> [What needs to be done] Transcribe the listing in full, excluding any pictures.

> [Available data]
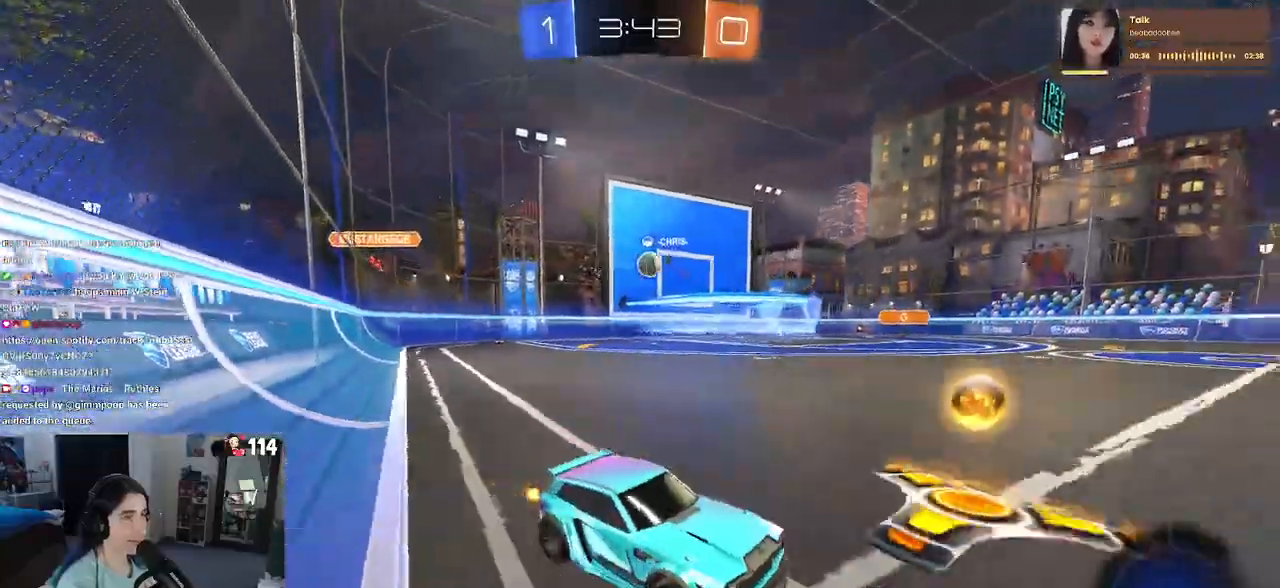
{"buttons": [], "left_stick": "left", "right_stick": "center", "events": []}
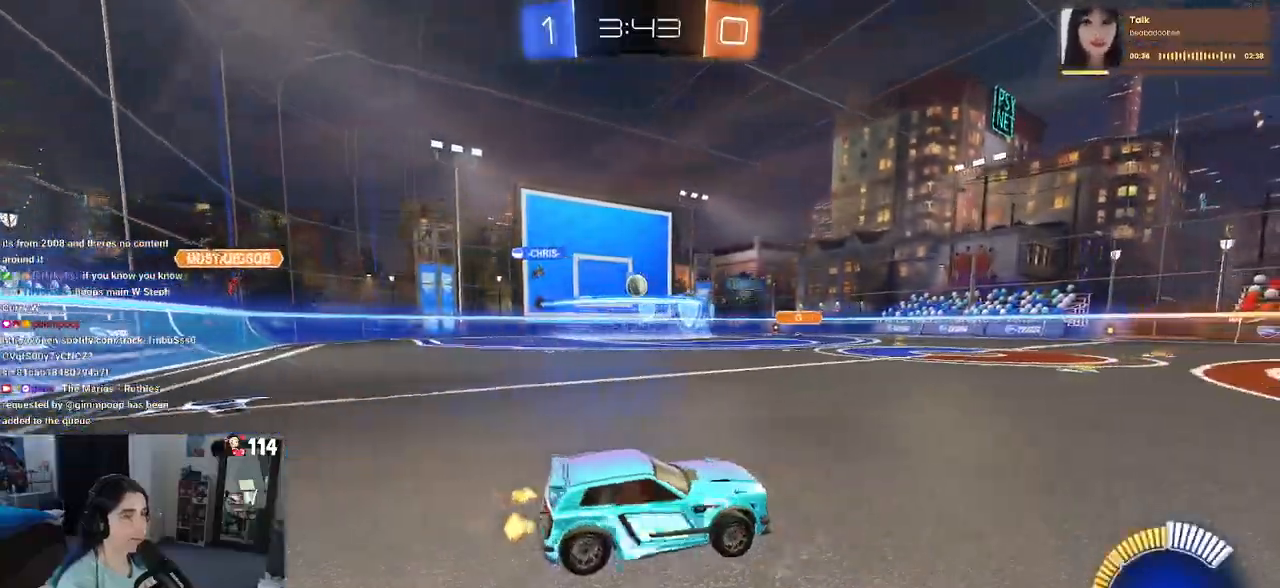
{"buttons": ["R1"], "left_stick": "left", "right_stick": "center", "events": [[83, "R1", "down"]]}
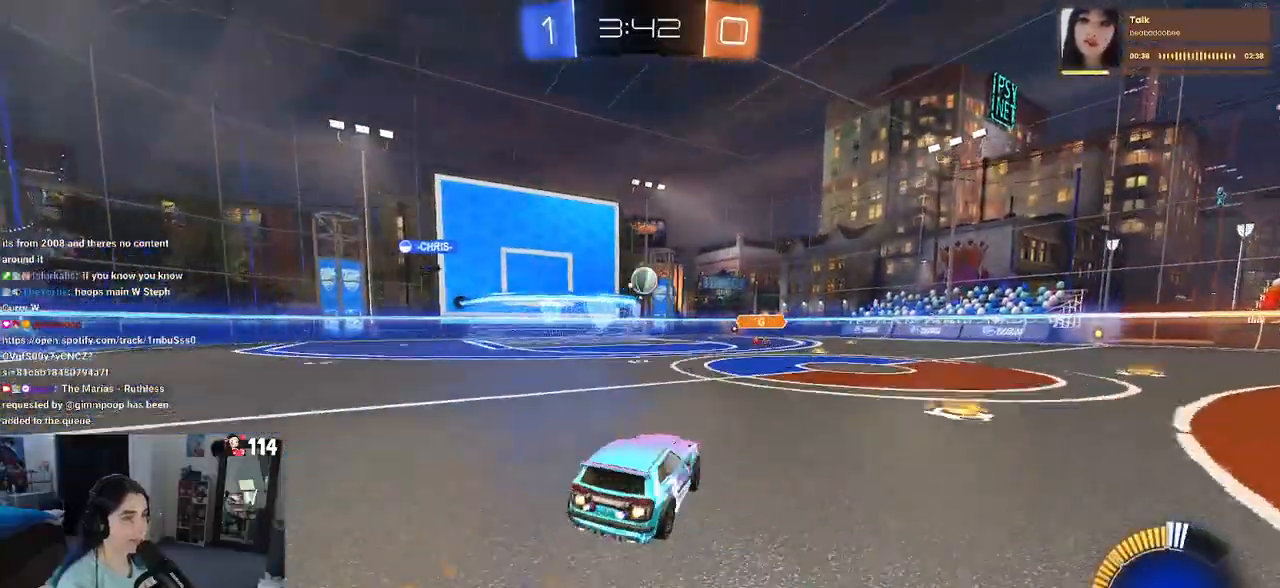
{"buttons": [], "left_stick": "center", "right_stick": "center", "events": [[33, "left_stick", "center"], [283, "R1", "up"], [333, "left_stick", "right"], [467, "left_stick", "center"]]}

> [Result of this exercise]
{"buttons": [], "left_stick": "left", "right_stick": "center", "events": []}
{"buttons": ["R1"], "left_stick": "left", "right_stick": "center", "events": [[83, "R1", "down"]]}
{"buttons": [], "left_stick": "center", "right_stick": "center", "events": [[33, "left_stick", "center"], [283, "R1", "up"], [333, "left_stick", "right"], [467, "left_stick", "center"]]}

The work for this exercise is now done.